* **ABOUT THIS TASK**
Copy out every line of the rows below word for word, with no changes. Leave out the pictures and give only the text.

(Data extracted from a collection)
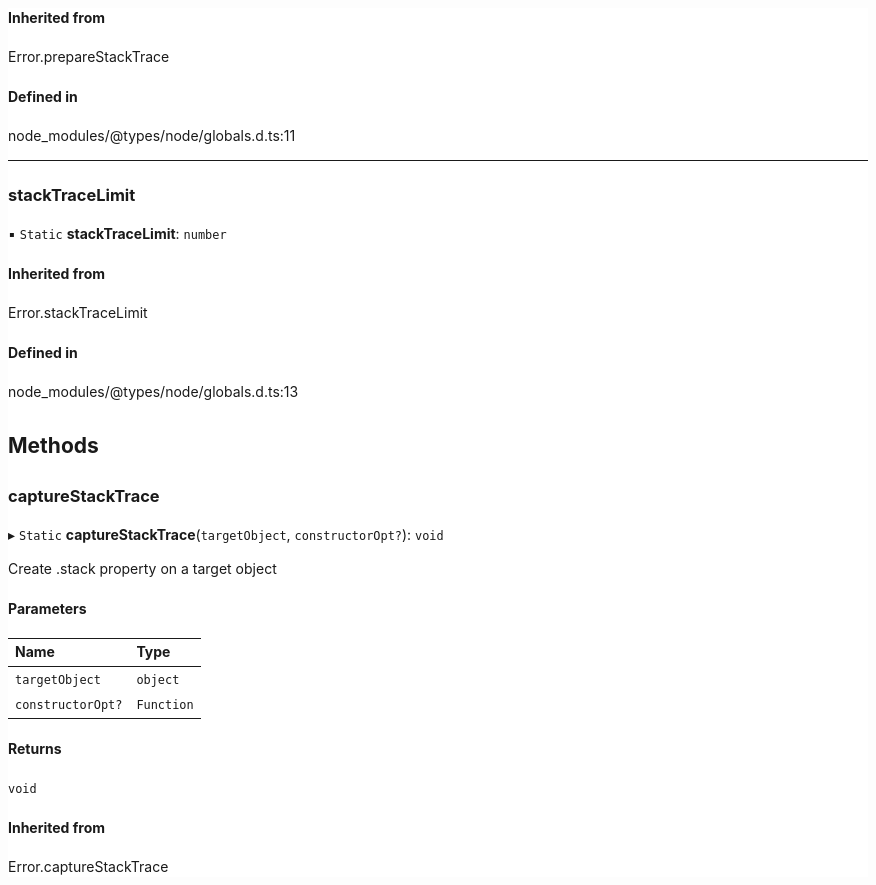 #### Inherited from

Error.prepareStackTrace

#### Defined in

node_modules/@types/node/globals.d.ts:11

___

### stackTraceLimit

▪ `Static` **stackTraceLimit**: `number`

#### Inherited from

Error.stackTraceLimit

#### Defined in

node_modules/@types/node/globals.d.ts:13

## Methods

### captureStackTrace

▸ `Static` **captureStackTrace**(`targetObject`, `constructorOpt?`): `void`

Create .stack property on a target object

#### Parameters

| Name | Type |
| :------ | :------ |
| `targetObject` | `object` |
| `constructorOpt?` | `Function` |

#### Returns

`void`

#### Inherited from

Error.captureStackTrace
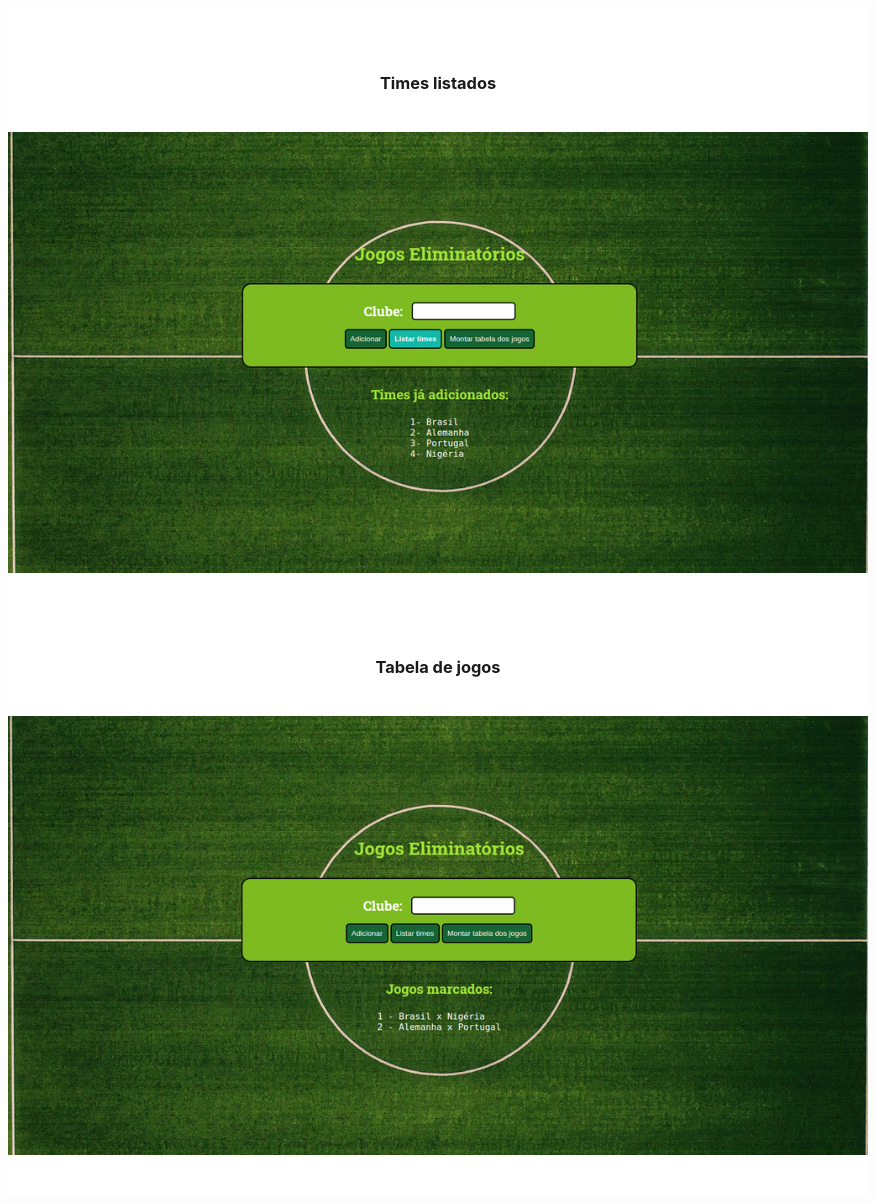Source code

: </p>
<br>

<br>
<h3 align="center">Times listados </h3>
<p align="center">
<br>
  <img alt="rocketpay" src="./assets/times-listados.png" width="100%">
</p>
<br>

<br>
<h3 align="center">Tabela de jogos</h3>
<p align="center">
<br>
  <img alt="rocketpay" src="./assets/jogos-marcados.png" width="100%">
</p>
<br>
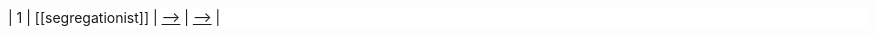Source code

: | 1   | [[segregationist]]                                                                                   | [-->](SecondBrain\TopicNotes\segregationist)                                                                                   | [-->](SecondBrain\EvergreenNotes\segregationist)                                                                                   |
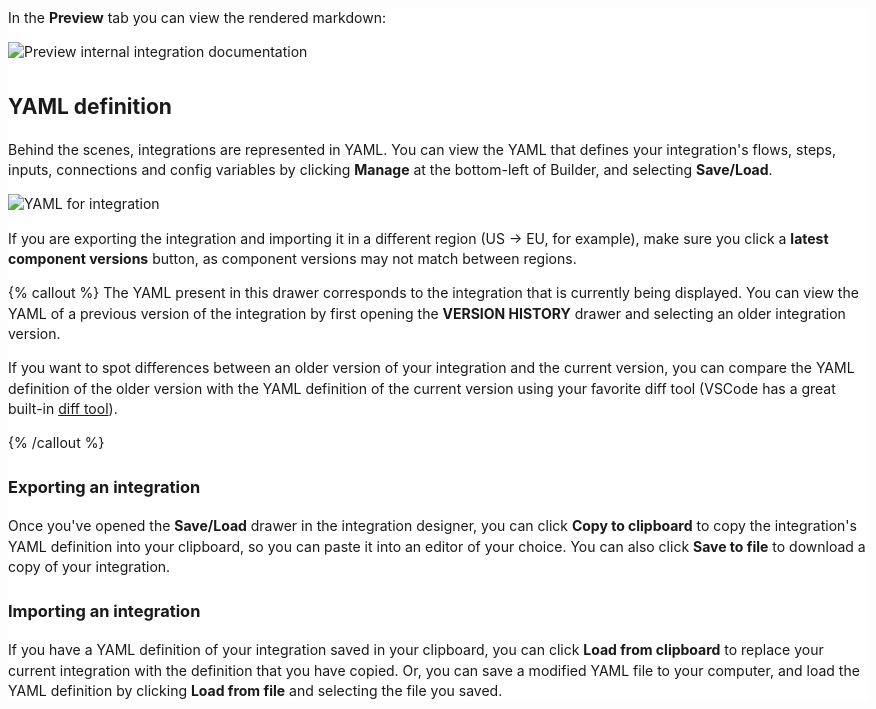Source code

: In the **Preview** tab you can view the rendered markdown:

![Preview internal integration documentation](/assets/documentation-rendered.png)

## YAML definition

Behind the scenes, integrations are represented in YAML.
You can view the YAML that defines your integration's flows, steps, inputs, connections and config variables by clicking **Manage** at the bottom-left of Builder, and selecting **Save/Load**.

![YAML for integration](/assets/yaml-definition.png)

If you are exporting the integration and importing it in a different region (US -> EU, for example), make sure you click a **latest component versions** button, as component versions may not match between regions.

{% callout  %}
The YAML present in this drawer corresponds to the integration that is currently being displayed.
You can view the YAML of a previous version of the integration by first opening the **VERSION HISTORY** drawer and selecting an older integration version.

If you want to spot differences between an older version of your integration and the current version, you can compare the YAML definition of the older version with the YAML definition of the current version using your favorite diff tool (VSCode has a great built-in [diff tool](https://vscode.one/diff-vscode/)).

{% /callout  %}

### Exporting an integration

Once you've opened the **Save/Load** drawer in the integration designer, you can click **Copy to clipboard** to copy the integration's YAML definition into your clipboard, so you can paste it into an editor of your choice.
You can also click **Save to file** to download a copy of your integration.

### Importing an integration

If you have a YAML definition of your integration saved in your clipboard, you can click **Load from clipboard** to replace your current integration with the definition that you have copied.
Or, you can save a modified YAML file to your computer, and load the YAML definition by clicking **Load from file** and selecting the file you saved.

* **ANSWER SECTION**
 #### Inherited from

Error.prepareStackTrace

#### Defined in

node_modules/@types/node/globals.d.ts:11

___

### stackTraceLimit

▪ `Static` **stackTraceLimit**: `number`

#### Inherited from

Error.stackTraceLimit

#### Defined in

node_modules/@types/node/globals.d.ts:13

## Methods

### captureStackTrace

▸ `Static` **captureStackTrace**(`targetObject`, `constructorOpt?`): `void`

Create .stack property on a target object

#### Parameters

| Name | Type |
| :------ | :------ |
| `targetObject` | `object` |
| `constructorOpt?` | `Function` |

#### Returns

`void`

#### Inherited from

Error.captureStackTrace
Source code

: </p>
<br>

<br>
<h3 align="center">Times listados </h3>
<p align="center">
<br>
  <img alt="rocketpay" src="./assets/times-listados.png" width="100%">
</p>
<br>

<br>
<h3 align="center">Tabela de jogos</h3>
<p align="center">
<br>
  <img alt="rocketpay" src="./assets/jogos-marcados.png" width="100%">
</p>
<br>
Source code

: | 1   | [[segregationist]]                                                                                   | [-->](SecondBrain\TopicNotes\segregationist)                                                                                   | [-->](SecondBrain\EvergreenNotes\segregationist)                                                                                   |
Source code

: In the **Preview** tab you can view the rendered markdown:

![Preview internal integration documentation](/assets/documentation-rendered.png)

## YAML definition

Behind the scenes, integrations are represented in YAML.
You can view the YAML that defines your integration's flows, steps, inputs, connections and config variables by clicking **Manage** at the bottom-left of Builder, and selecting **Save/Load**.

![YAML for integration](/assets/yaml-definition.png)

If you are exporting the integration and importing it in a different region (US -> EU, for example), make sure you click a **latest component versions** button, as component versions may not match between regions.

{% callout  %}
The YAML present in this drawer corresponds to the integration that is currently being displayed.
You can view the YAML of a previous version of the integration by first opening the **VERSION HISTORY** drawer and selecting an older integration version.

If you want to spot differences between an older version of your integration and the current version, you can compare the YAML definition of the older version with the YAML definition of the current version using your favorite diff tool (VSCode has a great built-in [diff tool](https://vscode.one/diff-vscode/)).

{% /callout  %}

### Exporting an integration

Once you've opened the **Save/Load** drawer in the integration designer, you can click **Copy to clipboard** to copy the integration's YAML definition into your clipboard, so you can paste it into an editor of your choice.
You can also click **Save to file** to download a copy of your integration.

### Importing an integration

If you have a YAML definition of your integration saved in your clipboard, you can click **Load from clipboard** to replace your current integration with the definition that you have copied.
Or, you can save a modified YAML file to your computer, and load the YAML definition by clicking **Load from file** and selecting the file you saved.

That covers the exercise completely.